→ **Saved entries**
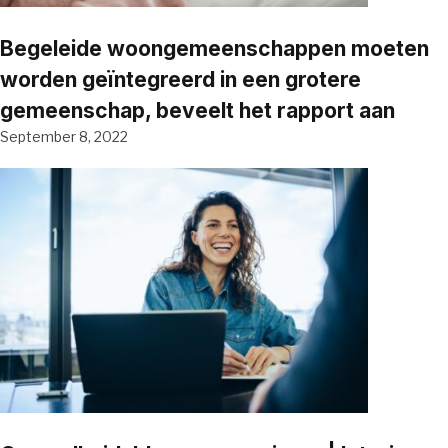
Begeleide woongemeenschappen moeten
worden geïntegreerd in een grotere
gemeenschap, beveelt het rapport aan
September 8, 2022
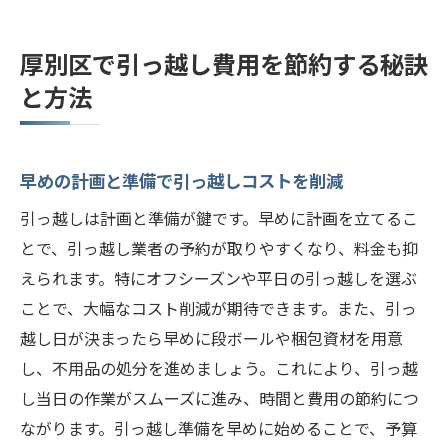
厚別区で引っ越し費用を節約する秘訣
と方法
早めの計画と準備で引っ越しコストを削減
引っ越しは計画と準備が鍵です。早めに計画を立てるこ
とで、引っ越し業者の予約が取りやすくなり、料金も抑
えられます。特にオフシーズンや平日の引っ越しを選ぶ
ことで、大幅なコスト削減が期待できます。また、引っ
越し日が決まったら早めに段ボールや梱包資材を用意
し、不用品の処分を進めましょう。これにより、引っ越
し当日の作業がスムーズに進み、時間と費用の節約につ
ながります。引っ越し準備を早めに始めることで、予算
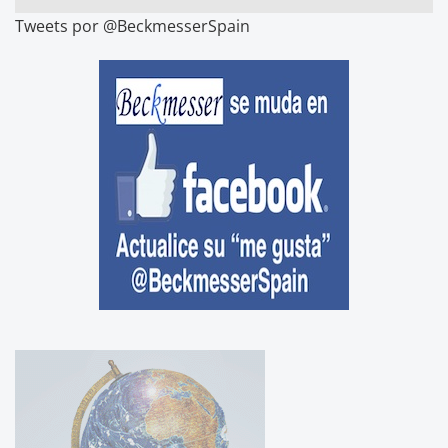
Tweets por @BeckmesserSpain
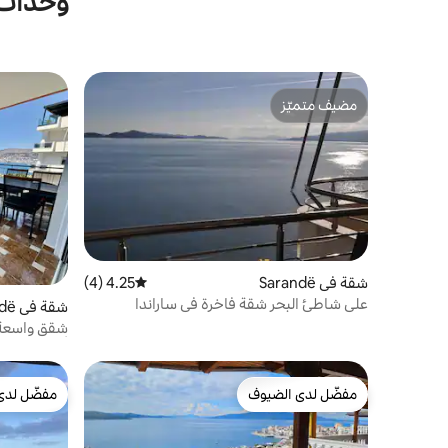
وحدات س
مضيف متميّز
مضيف متميّز
شقة في Sarandë
4.25 (4)
متوسط التقييم 4.25 من 5، 4 مراجعات
على شاطئ البحر شقة فاخرة في ساراندا
شقة في Sarandë
أقصى
مفضّل لدى الضيوف
مفضّل لدى
مفضّل لدى الضيوف
مفضّل لدى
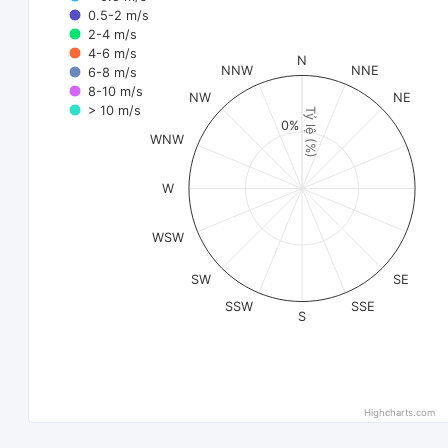
0.5-2 m/s
2-4 m/s
4-6 m/s
N
NNW
NNE
6-8 m/s
8-10 m/s
NW
NE
> 10 m/s
Tỷ lệ (%)
0%
WNW
W
WSW
SW
SE
SSW
SSE
S
Highcharts.com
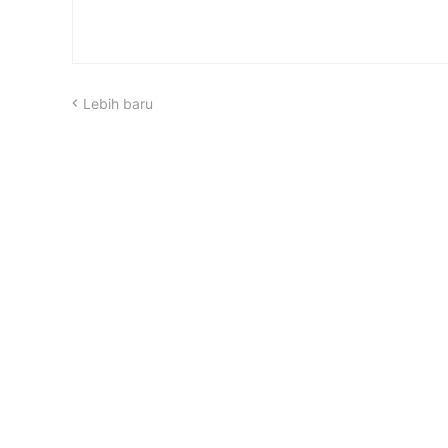
Lebih baru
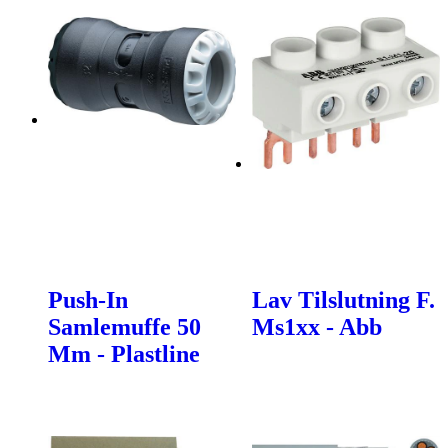
Push-In
Lav Tilslutning F.
Samlemuffe 50
Ms1xx - Abb
Mm - Plastline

→ **Exercise instructions**
Reproduce these records exactly, but not the pictures.

→ **Solution for this task**
Begeleide woongemeenschappen moeten
worden geïntegreerd in een grotere
gemeenschap, beveelt het rapport aan
September 8, 2022
厚別区で引っ越し費用を節約する秘訣
と方法
早めの計画と準備で引っ越しコストを削減
引っ越しは計画と準備が鍵です。早めに計画を立てるこ
とで、引っ越し業者の予約が取りやすくなり、料金も抑
えられます。特にオフシーズンや平日の引っ越しを選ぶ
ことで、大幅なコスト削減が期待できます。また、引っ
越し日が決まったら早めに段ボールや梱包資材を用意
し、不用品の処分を進めましょう。これにより、引っ越
し当日の作業がスムーズに進み、時間と費用の節約につ
ながります。引っ越し準備を早めに始めることで、予算
Tweets por @BeckmesserSpain
وحدات س
مضيف متميّز
مضيف متميّز
شقة في Sarandë
4.25 (4)
متوسط التقييم 4.25 من 5، 4 مراجعات
على شاطئ البحر شقة فاخرة في ساراندا
شقة في Sarandë
أقصى
مفضّل لدى الضيوف
مفضّل لدى
مفضّل لدى الضيوف
مفضّل لدى
0.5-2 m/s
2-4 m/s
4-6 m/s
N
NNW
NNE
6-8 m/s
8-10 m/s
NW
NE
> 10 m/s
Tỷ lệ (%)
0%
WNW
W
WSW
SW
SE
SSW
SSE
S
Highcharts.com
Lebih baru
Push-In
Lav Tilslutning F.
Samlemuffe 50
Ms1xx - Abb
Mm - Plastline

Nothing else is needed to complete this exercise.